Toekomend aan de inhoudelijke toetsing van de gronden in de onderhavige zaak, geeft de rechtbank als haar oordeel, dat de 12 -jaarsgrond niet langer in stand kan blijven, nu verdachte door de rechtbank voor het feit waarop deze grond steunde is vrijgesproken.
De rechtbank ziet geen aanleiding om in dit stadium alsnog op verzoek van de officier de herhalingsgrond toe te voegen omdat zij dit in dit stadium van de procedure op gespannen acht met het verbod van detournement de pouvoir.

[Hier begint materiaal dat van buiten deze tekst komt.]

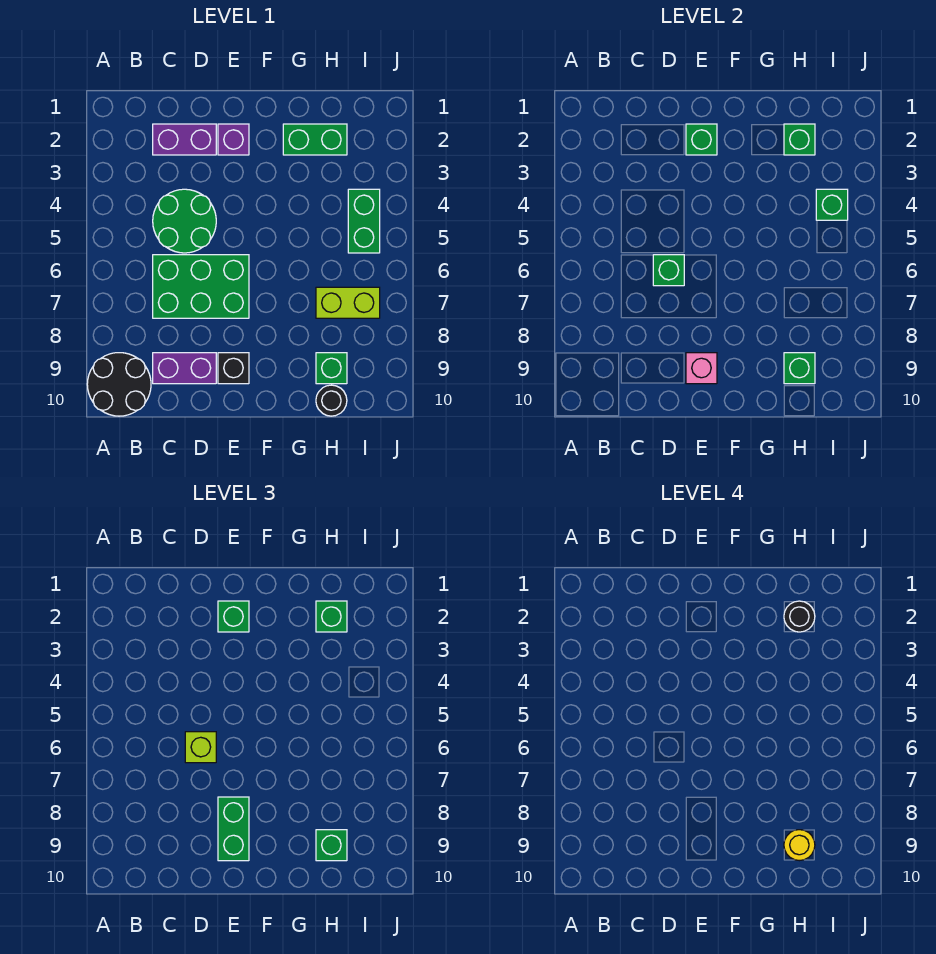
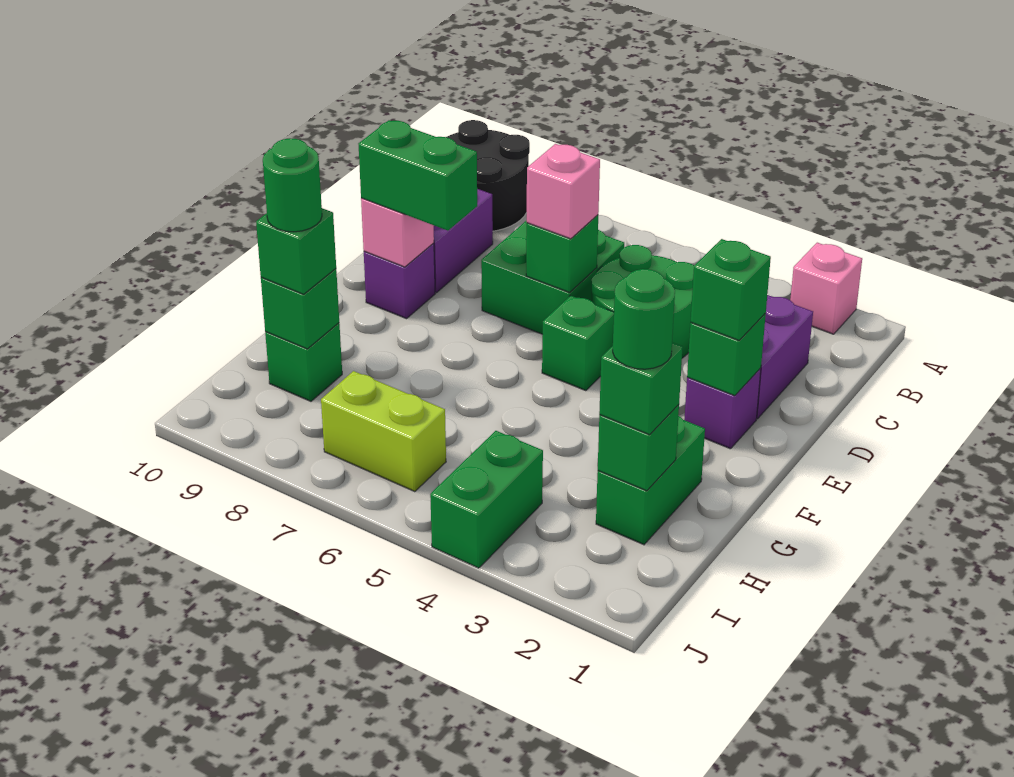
none -> pink brick A2 level 1
green brick C6:E7 level 1 -> green brick C6:D7 level 1
lime brick D6 level 3 -> pink brick D6 level 3
black brick E9 level 1 -> purple brick E9 level 1
black round brick H2 level 4 -> green round brick H2 level 4
lime brick H7:I7 level 1 -> lime brick I6:I7 level 1
yellow round brick H9 level 4 -> green round brick H9 level 4
black round brick H10 level 1 -> none
green brick I4:I5 level 1 -> green brick I4:J4 level 1
green brick I4 level 2 -> green brick E5 level 1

Van belang is daarbij, dat er kennelijk bij de eerdere toestsingsmomenten door de rechter-commissaris, de raadkamer bij de gevangenhouding en de beide verlengingen en tenslotte door de zittingsrechter bij de behandeling en bij de einduitspraak , onvoldoende aanleiding werd geoordeeld om deze grond toe te voegen.
Om thans nu de 12-jaarsgrond vervalt, bij die gelegenheid over te gaan tot toevoeging van de herhalingsgrond, heeft naar het oordeel van de rechtbank geen ander oogmerk, dan dat de voorlopige hechtenis moet worden voortgezet teneinde deze te kunnen laten overgaan in de executiefase. Dit oogmerk acht de rechtbank echter niet juist.
De voorlopige hechtenis dient te worden opgeheven en verdachte dient onmiddellijk in vrijheid te worden gesteld.
BESLISSING :
De rechtbank beveelt de opheffing van de voorlopige hechtenis van voormelde verdachte en beveelt de onmiddellijke invrijheidstelling.
Deze beschikking is gegeven in raadkamer van deze rechtbank op 17 maart 2004
door mr. Quadekker , vice-president,
in tegenwoordigheid van Walters , griffier.